_What this exercise asks_
[A] Translate this sentence from the post on SQLBits session proposals into Spanish: "I've posted 8 sessions for SQLBits XV in Liverpool."
[B] Write the next part of the post on SQLBits session proposals, starting right after its final bullet.

_Extract_
Data Warehousing and Data Science

18 December 2015

SQLBits XV Liverpool 4-7th May 2016

Filed under: Data Warehousing,Event,SQL Server — Vincent Rainardi @ 10:17 pm

I’ve posted 8 sessions for SQLBits XV in Liverpool. Hopefully one of them got chosen so I can to present it.

  1. Populating a Fact Table using SSIS
  2. Testing a SQL Server Data Warehouse
  3. Indexing Fact Tables in SQL Server
  4. SQL Server 2016 Data Warehousing & BI Features (deleted as it’s duplicate with another speaker)
  5. Using a SQL Server Data Warehouse for CRM
  6. Using a SQL Server Data Warehouse for BPM
  7. Loading a Dimension Table in SSIS
  8. T-SQL: Back to Basic

1. Populating a Fact Table using SSIS

In this session I will be doing a demo on my article “Populating a Fact Table using SSIS”: by going through it step by step on the screen. Giving the audience plenty of time to understand the mechanics and to ask questions.

When populating a fact table, people come across issues like these:

  • Where do I populate my fact table from?
  • How do I get the dimension keys to put into my fact table?
  • Where can I get the data for the measures columns?
  • With what do I populate the snapshot date column?
  • What is the primary key of my fact table?
  • The source table doesn’t have a primary key of the source table. What should I do?

_Recorded data_
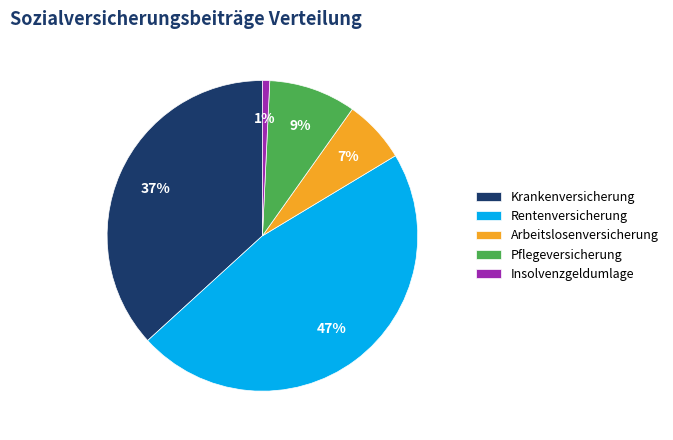

How many segments does this pie chart have?

5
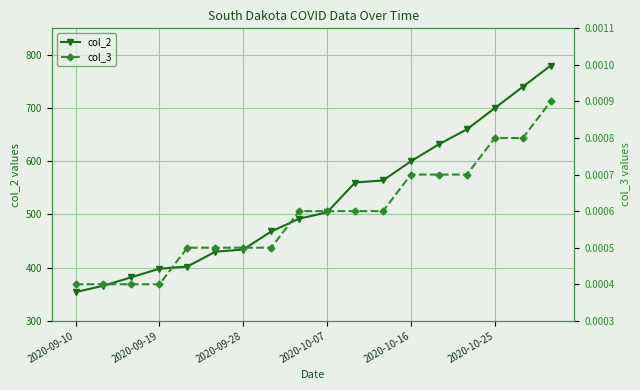

What is the total value across all series at 17?

780.0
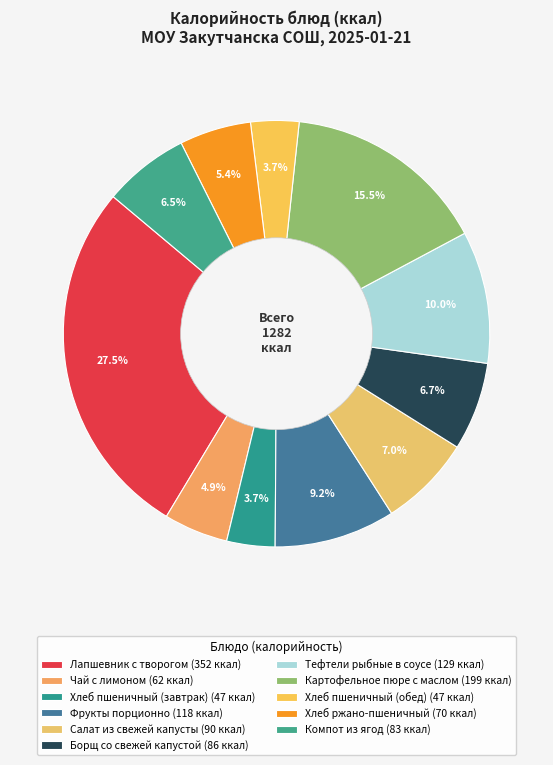

Between Картофельное пюре с маслом and Хлеб пшеничный (завтрак), which is larger?

Картофельное пюре с маслом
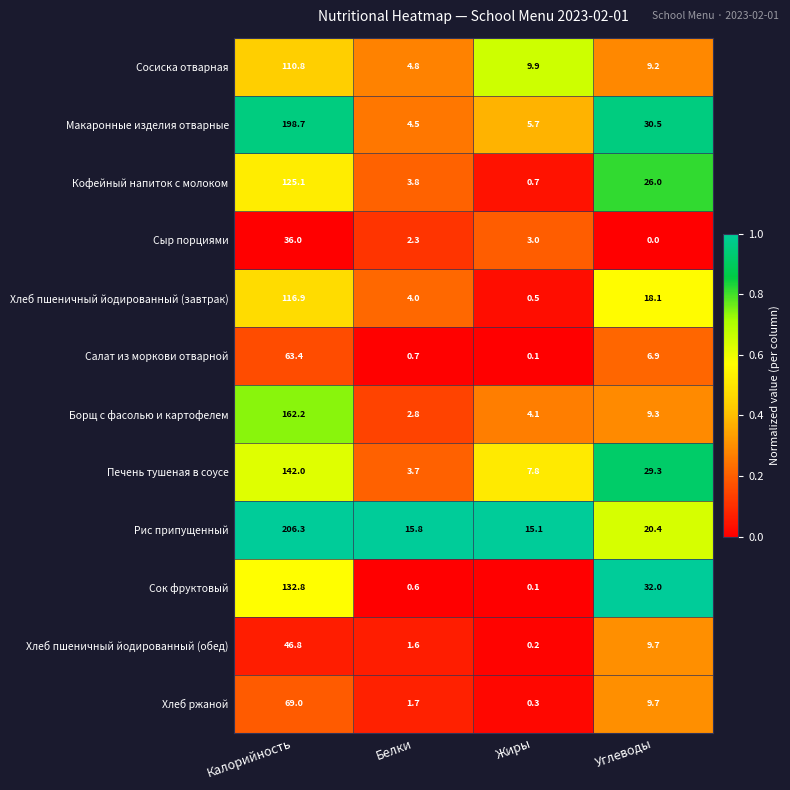

What is the sum of all Хлеб пшеничный йодированный (завтрак) values?

139.5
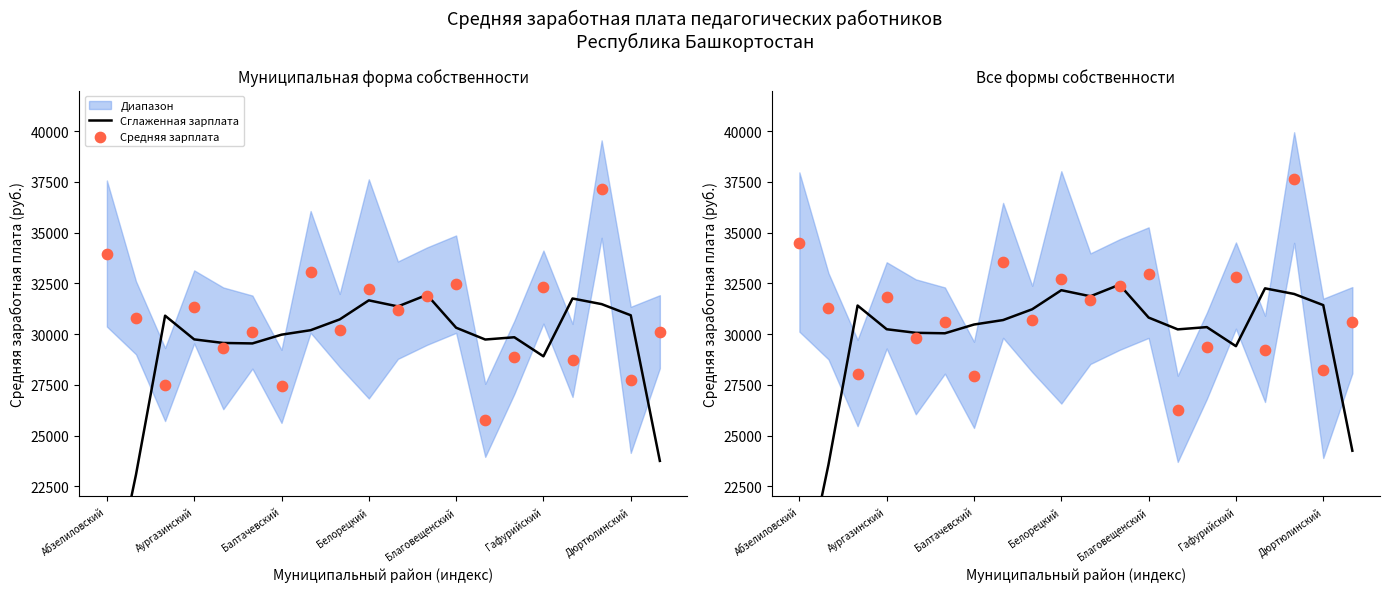

At which category is the sum across all series the highest?

17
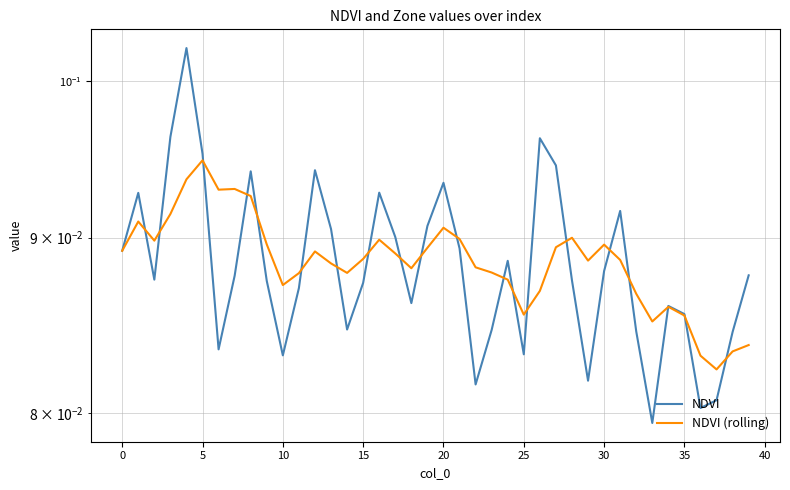

Does the chart have visible grid lines?

Yes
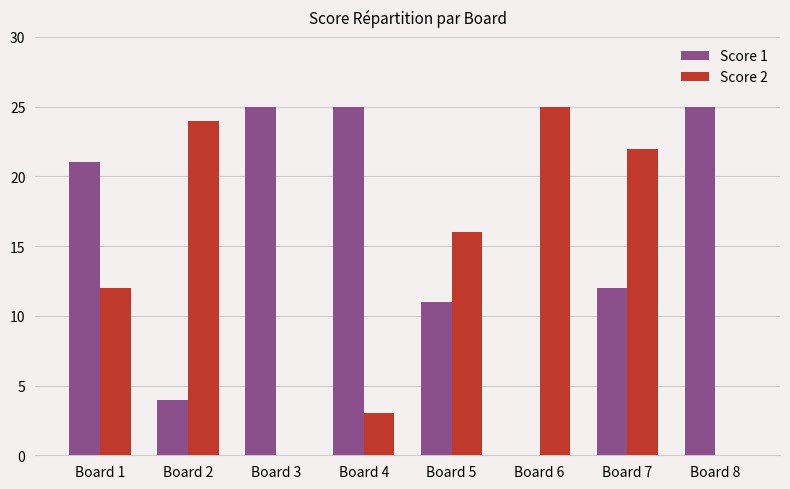

Reading left to right, what are all the values shown in this chart?

Score 1: 21	4	25	25	11	0	12	25
Score 2: 12	24	0	3	16	25	22	0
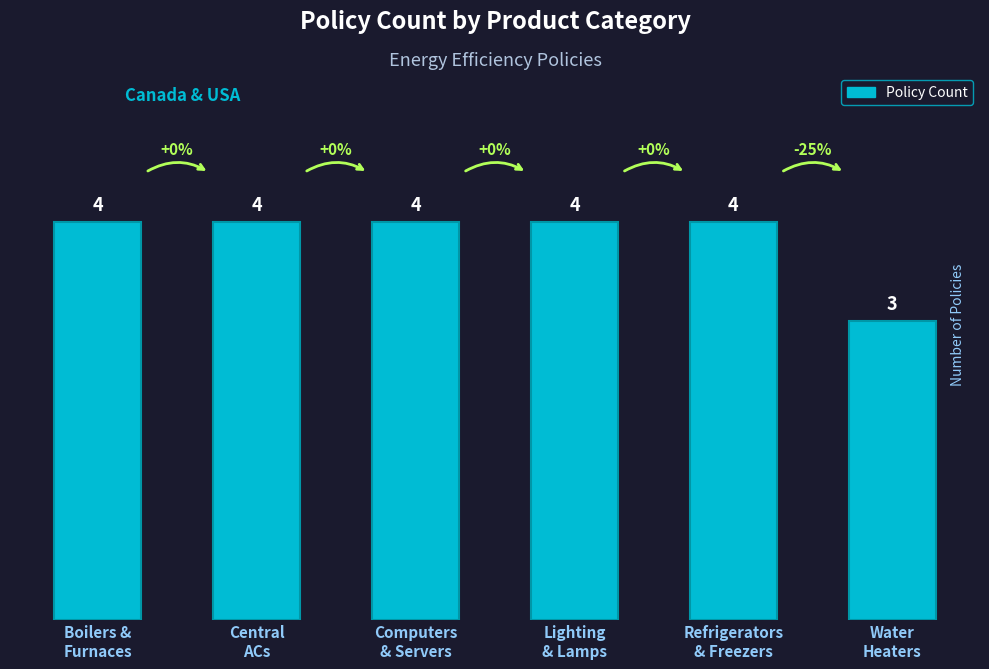

Reading left to right, what are all the values shown in this chart?

Boilers &
Furnaces=4	Central
ACs=4	Computers
& Servers=4	Lighting
& Lamps=4	Refrigerators
& Freezers=4	Water
Heaters=3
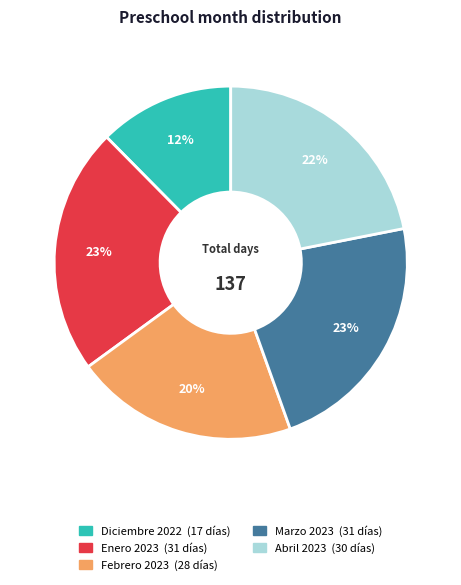

Between Diciembre 2022 and Enero 2023, which is larger?

Enero 2023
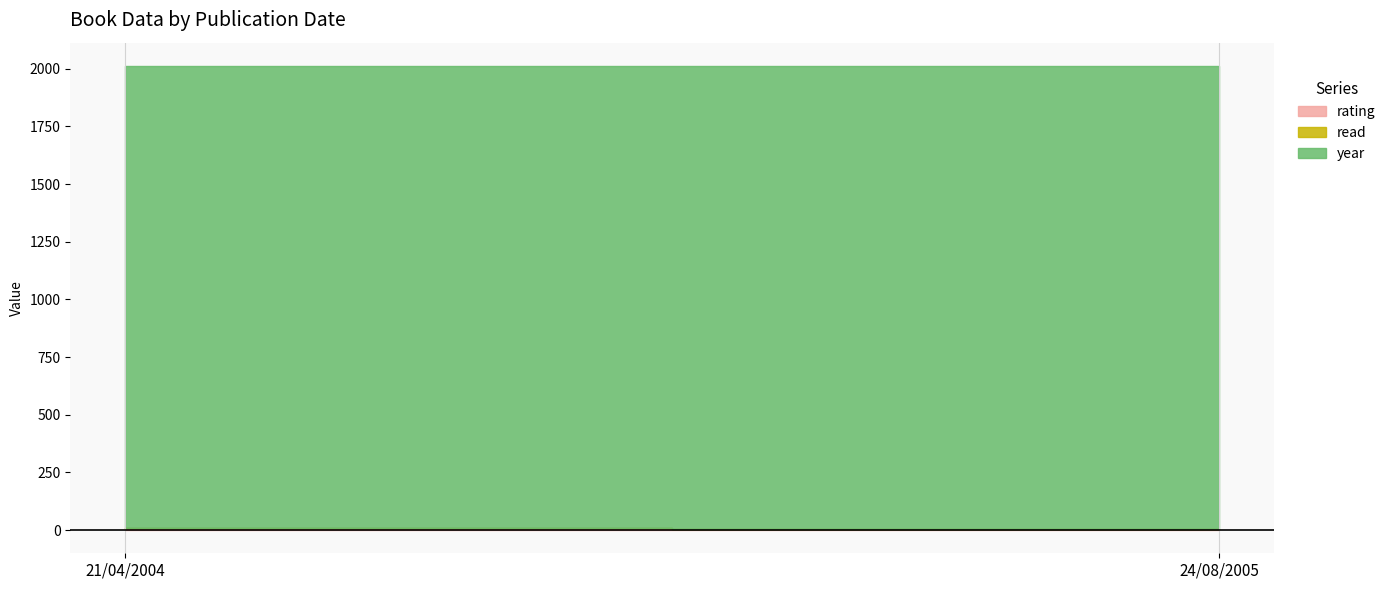

True or false: read has a value of 1 at 24/08/2005.

False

_Exercise answers_
[A] He publicado 8 sesiones para SQLBits XV en Liverpool.

[B]
  • I can’t find the row in the dimension table, what should I do?

As always, the best way to explain is by using an example. So in this session I’m going to do the following, and hopefully by the end of the session the above issues / questions in the audience’s mind will be answered.

  • Describe the background on the company and the data warehouse
  • Create the source tables and populate them
  • Create the dimension tables and populate them
  • Create the fact table (empty)
  • Build an SSIS package to populate the fact table, step by step

2. Testing a SQL Server Data Warehouse

The usual issue when we test a data warehouse is the sheer volume of data, which makes the normal testing method doesn’t work. Over the years, various ways have been developed to provide solutions to this problem, from a manual process to automated process.

In this session I will be demo-ing 3 approaches for testing SQL Server-based data warehouses:

  1. Using Manual Comparison
  2. Using Excel
  3. Using SSIS – SQL Server – SSAS

Along the way I will show the challenges, the mechanics, and the solutions.

Using Excel we will need to sort the data first. And then we use different formula for compare string columns, date column, logical column and numeric columns. We also need to incorporate the tolerance levels. Finally we can present the data quality for each column.

To verify the data in the data warehouse using the 3rd approach, first we need to match the rows to the source system. Then we verify the attribute columns. Then we verify the measure columns. SSIS facilitates the flow of data from both the source system and the warehouse into the test area, which is in SQL Server. A series of stored procedures then do the matching process in SQL Server, and compare the attribute columns and measure columns. The SSAS enables the testers to dissect the compared data, to find out which specific data areas are causing the issue.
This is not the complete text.